Он вырос в параллельной, русско-латышской среде, одинаково свободно говорит на латышском и русском языке, хорошо владеет немецким («…и жалею, что не выучил с детства еще немецкий язык – говорю на нем свободно, не особенно правильно грамматически, хотя это мне не мешает, но думать на нем не могу и не могу полностью наслаждаться художественной литературой»).
На примере моей семьи – даже не одной семьи, а рода нашего – можно увидеть вообще тенденцию развития корпораций, то, как создавались семьи, как складывались отношения. Приехали два брата из Тифлиса, шведско-греческого происхождения, один учиться архитектуре, второй – агрикультуре, Владимир и Виктор Симонсоны. И на их сестре, Ольге, потом женился Макс Шервинский (который был знаком с корпорационными традициями, учился в Штутгарте). Их сын, Владимир, конечно, тоже стал корпорантом.
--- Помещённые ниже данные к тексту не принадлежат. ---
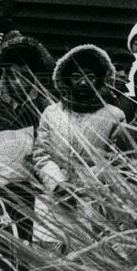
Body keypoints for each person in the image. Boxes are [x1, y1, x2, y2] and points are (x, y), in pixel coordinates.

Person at [0, 34, 54, 241]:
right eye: (12, 75)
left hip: (36, 199)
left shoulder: (46, 110)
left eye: (25, 76)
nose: (18, 82)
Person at [32, 44, 126, 212]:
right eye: (76, 76)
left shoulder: (114, 116)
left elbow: (114, 161)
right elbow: (41, 154)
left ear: (100, 79)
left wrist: (79, 185)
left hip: (94, 201)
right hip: (53, 201)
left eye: (90, 77)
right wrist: (58, 184)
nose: (83, 82)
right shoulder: (51, 112)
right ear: (66, 78)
Эйженс Упманис. Фото С. Рыжаковой, Рига, 2011 г.
Отцом Эйженса был Герхардс Упманис, человек из онемеченной латышской семьи, происходящей из Митавы (Елгавы) и в конце XIX в. переехавшей в Ригу. Его мать была русская, происходила из известной семьи, ее отцом был Владимир Максимович Шервинский, русский архитектор довоенной и советской Латвии, синодальный архитектор, член Экзаршего управления Псковской православной миссии в годы Великой Отечественной войны.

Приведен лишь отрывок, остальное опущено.